Given problem
In the gardening blog post below, how much time each day goes to watering and pulling weeds?

Selected extract
And the road goes on forever...

Monday, June 12, 2017

One Thing Leads to Another

Essentially, I have turned into a gardening, landscaping fool. Yeah, that’s it. It’s a joy, a challenge, and totally eats up my days but things are looking so much better around here, I don’t even care. What else would I be doing?
Wisconsin can grow weeds like no other so between watering and the weed pulling I spend at least two hours a day on that. Throw in the weekly mowing, another two hours, and my having dug more holes for planting this season than I care to count, and it is mounting up. Then there have been the nursery trips for plants, or looking at plants or other landscaping supplies, and my pocketbook is screaming for mercy. That doesn’t even count the trips to the antique malls as I zero in on every little rustic item that could possibly be used in the garden.

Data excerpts
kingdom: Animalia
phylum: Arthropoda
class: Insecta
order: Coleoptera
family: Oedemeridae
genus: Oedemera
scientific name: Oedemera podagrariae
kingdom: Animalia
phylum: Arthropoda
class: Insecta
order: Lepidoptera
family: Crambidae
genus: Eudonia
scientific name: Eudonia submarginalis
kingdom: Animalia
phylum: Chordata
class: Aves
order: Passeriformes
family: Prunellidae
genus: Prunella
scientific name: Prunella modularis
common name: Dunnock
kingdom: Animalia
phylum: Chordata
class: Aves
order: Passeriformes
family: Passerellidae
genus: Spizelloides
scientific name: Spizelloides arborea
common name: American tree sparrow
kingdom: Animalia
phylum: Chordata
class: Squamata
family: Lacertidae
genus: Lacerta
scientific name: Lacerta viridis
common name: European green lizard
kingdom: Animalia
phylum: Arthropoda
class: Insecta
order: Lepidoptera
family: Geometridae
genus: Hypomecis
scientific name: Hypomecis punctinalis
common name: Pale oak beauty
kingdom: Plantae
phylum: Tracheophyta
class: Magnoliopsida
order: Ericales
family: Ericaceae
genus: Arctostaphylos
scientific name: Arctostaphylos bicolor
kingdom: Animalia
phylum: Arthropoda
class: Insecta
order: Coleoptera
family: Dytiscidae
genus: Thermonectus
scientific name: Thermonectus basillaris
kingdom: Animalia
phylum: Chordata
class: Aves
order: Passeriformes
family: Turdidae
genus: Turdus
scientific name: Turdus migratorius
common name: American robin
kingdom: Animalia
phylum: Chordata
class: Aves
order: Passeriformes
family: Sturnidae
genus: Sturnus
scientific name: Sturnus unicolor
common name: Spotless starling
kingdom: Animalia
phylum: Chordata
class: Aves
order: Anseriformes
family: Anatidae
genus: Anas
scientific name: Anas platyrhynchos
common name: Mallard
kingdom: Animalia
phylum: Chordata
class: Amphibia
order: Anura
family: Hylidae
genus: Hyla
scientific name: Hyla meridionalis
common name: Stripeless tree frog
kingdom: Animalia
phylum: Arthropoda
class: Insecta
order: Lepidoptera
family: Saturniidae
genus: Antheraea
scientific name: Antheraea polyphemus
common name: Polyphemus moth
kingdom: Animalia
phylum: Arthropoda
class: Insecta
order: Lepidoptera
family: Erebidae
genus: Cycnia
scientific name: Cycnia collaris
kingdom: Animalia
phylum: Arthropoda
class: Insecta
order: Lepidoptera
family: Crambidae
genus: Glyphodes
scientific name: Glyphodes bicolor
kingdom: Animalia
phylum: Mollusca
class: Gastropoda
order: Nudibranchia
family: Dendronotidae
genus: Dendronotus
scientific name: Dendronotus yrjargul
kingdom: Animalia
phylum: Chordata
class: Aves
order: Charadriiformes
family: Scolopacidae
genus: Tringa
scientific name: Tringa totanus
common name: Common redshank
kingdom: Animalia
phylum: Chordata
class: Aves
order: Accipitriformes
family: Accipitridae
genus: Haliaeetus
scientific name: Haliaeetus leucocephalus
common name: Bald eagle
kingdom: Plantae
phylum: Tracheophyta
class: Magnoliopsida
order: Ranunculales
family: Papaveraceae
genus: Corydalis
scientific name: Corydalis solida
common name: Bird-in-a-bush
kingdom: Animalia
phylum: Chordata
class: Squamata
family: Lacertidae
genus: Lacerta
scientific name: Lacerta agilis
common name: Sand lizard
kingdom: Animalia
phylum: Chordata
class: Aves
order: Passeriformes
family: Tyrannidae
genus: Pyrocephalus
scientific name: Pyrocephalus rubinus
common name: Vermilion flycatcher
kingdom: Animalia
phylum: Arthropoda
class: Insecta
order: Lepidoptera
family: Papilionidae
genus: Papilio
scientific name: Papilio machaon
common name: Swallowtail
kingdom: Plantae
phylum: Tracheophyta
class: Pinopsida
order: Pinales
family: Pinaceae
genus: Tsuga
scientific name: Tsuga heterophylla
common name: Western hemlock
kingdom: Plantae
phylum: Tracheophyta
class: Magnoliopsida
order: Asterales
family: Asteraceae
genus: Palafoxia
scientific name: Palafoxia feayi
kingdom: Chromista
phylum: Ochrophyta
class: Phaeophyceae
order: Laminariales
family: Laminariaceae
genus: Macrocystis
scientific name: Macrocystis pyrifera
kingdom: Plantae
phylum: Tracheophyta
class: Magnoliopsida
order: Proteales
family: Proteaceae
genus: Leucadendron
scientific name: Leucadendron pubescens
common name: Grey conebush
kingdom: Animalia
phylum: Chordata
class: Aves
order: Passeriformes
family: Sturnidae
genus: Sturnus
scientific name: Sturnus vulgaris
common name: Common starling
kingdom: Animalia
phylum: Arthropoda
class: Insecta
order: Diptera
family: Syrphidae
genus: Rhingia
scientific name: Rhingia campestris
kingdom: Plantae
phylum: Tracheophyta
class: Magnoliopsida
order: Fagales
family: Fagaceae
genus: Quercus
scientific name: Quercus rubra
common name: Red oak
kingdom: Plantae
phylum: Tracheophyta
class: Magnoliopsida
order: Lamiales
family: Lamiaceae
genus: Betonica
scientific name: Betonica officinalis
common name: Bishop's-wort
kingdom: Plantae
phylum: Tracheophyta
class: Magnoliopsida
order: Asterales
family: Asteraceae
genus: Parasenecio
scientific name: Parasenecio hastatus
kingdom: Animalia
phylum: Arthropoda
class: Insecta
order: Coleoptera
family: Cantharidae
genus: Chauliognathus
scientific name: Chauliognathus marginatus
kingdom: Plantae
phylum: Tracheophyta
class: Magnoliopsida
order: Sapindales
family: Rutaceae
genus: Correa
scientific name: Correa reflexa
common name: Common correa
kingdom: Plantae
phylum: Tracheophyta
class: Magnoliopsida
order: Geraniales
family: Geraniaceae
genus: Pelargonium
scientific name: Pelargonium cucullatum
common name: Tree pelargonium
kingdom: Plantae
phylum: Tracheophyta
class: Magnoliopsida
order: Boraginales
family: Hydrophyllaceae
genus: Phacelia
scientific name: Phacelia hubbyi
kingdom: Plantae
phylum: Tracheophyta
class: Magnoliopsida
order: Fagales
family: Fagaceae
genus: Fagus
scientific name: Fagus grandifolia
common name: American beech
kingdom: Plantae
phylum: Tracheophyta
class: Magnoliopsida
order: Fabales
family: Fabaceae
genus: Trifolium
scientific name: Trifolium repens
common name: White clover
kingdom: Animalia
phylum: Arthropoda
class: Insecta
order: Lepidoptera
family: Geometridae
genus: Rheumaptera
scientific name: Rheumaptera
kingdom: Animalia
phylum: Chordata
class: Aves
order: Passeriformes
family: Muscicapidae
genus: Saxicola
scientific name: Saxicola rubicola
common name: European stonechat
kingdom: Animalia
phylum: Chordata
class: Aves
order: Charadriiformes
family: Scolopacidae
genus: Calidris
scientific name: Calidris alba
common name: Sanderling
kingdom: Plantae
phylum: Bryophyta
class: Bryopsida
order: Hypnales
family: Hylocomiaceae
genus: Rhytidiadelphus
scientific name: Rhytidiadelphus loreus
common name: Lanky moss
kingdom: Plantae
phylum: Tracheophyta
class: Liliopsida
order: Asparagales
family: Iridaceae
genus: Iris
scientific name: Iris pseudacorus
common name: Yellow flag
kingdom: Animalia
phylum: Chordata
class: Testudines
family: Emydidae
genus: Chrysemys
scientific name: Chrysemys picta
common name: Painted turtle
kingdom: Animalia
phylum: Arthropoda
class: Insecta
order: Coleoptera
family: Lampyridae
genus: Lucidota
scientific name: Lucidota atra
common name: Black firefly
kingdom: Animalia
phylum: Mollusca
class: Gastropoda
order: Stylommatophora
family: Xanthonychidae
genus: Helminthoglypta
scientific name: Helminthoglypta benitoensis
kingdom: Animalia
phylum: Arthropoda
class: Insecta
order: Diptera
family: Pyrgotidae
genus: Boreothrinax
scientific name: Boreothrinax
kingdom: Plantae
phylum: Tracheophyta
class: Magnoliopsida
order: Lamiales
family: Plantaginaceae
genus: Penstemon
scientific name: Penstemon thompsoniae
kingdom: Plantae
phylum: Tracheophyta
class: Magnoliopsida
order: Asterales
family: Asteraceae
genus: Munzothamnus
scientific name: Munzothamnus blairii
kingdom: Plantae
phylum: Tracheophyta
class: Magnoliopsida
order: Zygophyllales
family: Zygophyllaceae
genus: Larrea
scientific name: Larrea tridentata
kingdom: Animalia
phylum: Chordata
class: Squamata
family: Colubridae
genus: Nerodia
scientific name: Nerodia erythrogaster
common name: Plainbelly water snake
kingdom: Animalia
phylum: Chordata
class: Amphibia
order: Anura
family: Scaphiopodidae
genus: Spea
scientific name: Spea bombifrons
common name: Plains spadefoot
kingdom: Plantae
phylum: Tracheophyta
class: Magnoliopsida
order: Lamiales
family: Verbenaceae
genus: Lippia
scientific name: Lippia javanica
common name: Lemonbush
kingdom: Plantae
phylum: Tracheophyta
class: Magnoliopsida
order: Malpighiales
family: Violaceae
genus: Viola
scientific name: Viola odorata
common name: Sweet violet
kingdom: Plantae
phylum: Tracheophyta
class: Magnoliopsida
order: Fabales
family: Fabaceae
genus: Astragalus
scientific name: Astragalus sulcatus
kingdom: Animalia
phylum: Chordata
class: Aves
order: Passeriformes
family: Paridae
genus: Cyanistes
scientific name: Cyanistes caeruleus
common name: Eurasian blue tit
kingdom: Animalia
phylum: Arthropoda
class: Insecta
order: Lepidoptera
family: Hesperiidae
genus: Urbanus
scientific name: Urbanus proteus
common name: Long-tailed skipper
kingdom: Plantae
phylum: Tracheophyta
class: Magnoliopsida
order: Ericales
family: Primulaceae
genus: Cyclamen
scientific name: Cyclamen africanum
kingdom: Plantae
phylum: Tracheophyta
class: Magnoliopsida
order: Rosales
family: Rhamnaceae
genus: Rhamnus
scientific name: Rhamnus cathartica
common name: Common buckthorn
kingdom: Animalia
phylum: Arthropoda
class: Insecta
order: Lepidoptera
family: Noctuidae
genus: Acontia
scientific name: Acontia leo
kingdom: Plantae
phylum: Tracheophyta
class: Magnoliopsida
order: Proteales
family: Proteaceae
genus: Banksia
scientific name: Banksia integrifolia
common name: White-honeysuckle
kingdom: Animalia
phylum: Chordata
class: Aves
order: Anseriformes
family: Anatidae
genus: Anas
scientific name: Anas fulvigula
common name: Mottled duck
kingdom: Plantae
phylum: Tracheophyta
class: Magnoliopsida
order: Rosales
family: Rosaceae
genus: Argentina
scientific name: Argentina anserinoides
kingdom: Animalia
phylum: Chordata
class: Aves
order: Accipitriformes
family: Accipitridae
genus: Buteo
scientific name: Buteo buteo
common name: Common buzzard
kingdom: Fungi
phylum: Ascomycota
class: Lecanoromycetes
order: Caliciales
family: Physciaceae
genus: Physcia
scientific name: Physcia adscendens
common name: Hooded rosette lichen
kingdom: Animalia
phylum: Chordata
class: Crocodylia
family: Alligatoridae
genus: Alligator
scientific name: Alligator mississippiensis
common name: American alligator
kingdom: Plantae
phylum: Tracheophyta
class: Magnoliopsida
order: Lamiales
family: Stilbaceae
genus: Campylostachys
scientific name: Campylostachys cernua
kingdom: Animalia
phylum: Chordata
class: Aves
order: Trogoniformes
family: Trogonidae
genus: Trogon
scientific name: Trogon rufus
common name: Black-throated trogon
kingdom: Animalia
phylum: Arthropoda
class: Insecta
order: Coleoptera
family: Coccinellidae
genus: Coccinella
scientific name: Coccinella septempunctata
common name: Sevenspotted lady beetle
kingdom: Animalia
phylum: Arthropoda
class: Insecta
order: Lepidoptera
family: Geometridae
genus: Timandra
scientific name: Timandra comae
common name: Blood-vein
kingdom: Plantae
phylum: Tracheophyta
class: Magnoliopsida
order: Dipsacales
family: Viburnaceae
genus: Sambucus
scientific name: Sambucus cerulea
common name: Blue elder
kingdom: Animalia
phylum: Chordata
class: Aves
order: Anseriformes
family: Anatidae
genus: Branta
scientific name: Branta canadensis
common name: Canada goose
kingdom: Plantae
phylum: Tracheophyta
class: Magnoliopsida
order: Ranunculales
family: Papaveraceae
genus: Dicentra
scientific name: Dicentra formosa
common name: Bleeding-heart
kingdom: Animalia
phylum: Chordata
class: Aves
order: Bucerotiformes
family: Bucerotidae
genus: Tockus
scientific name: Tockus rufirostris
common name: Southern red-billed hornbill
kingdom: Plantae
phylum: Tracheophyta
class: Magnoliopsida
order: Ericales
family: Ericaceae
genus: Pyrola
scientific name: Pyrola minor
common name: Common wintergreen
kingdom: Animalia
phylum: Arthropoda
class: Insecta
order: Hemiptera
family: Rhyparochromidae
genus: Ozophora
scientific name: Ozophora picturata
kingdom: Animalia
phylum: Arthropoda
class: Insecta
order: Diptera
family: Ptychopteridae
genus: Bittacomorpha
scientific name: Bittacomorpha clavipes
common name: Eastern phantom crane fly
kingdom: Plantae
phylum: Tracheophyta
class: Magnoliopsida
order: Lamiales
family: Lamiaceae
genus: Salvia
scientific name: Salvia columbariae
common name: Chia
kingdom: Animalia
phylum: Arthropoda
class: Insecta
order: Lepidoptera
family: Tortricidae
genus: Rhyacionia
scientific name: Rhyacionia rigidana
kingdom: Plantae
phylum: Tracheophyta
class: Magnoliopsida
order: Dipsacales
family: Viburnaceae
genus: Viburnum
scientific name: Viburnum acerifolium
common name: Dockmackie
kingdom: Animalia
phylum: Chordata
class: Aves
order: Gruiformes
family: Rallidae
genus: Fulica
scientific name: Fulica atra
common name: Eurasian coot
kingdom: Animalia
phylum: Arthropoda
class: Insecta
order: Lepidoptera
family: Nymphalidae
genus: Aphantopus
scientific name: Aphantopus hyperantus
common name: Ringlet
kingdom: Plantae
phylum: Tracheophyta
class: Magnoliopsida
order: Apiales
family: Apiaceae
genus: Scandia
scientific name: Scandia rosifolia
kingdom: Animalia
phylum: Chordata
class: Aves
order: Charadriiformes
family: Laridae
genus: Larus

Solution to the problem
At least two hours a day.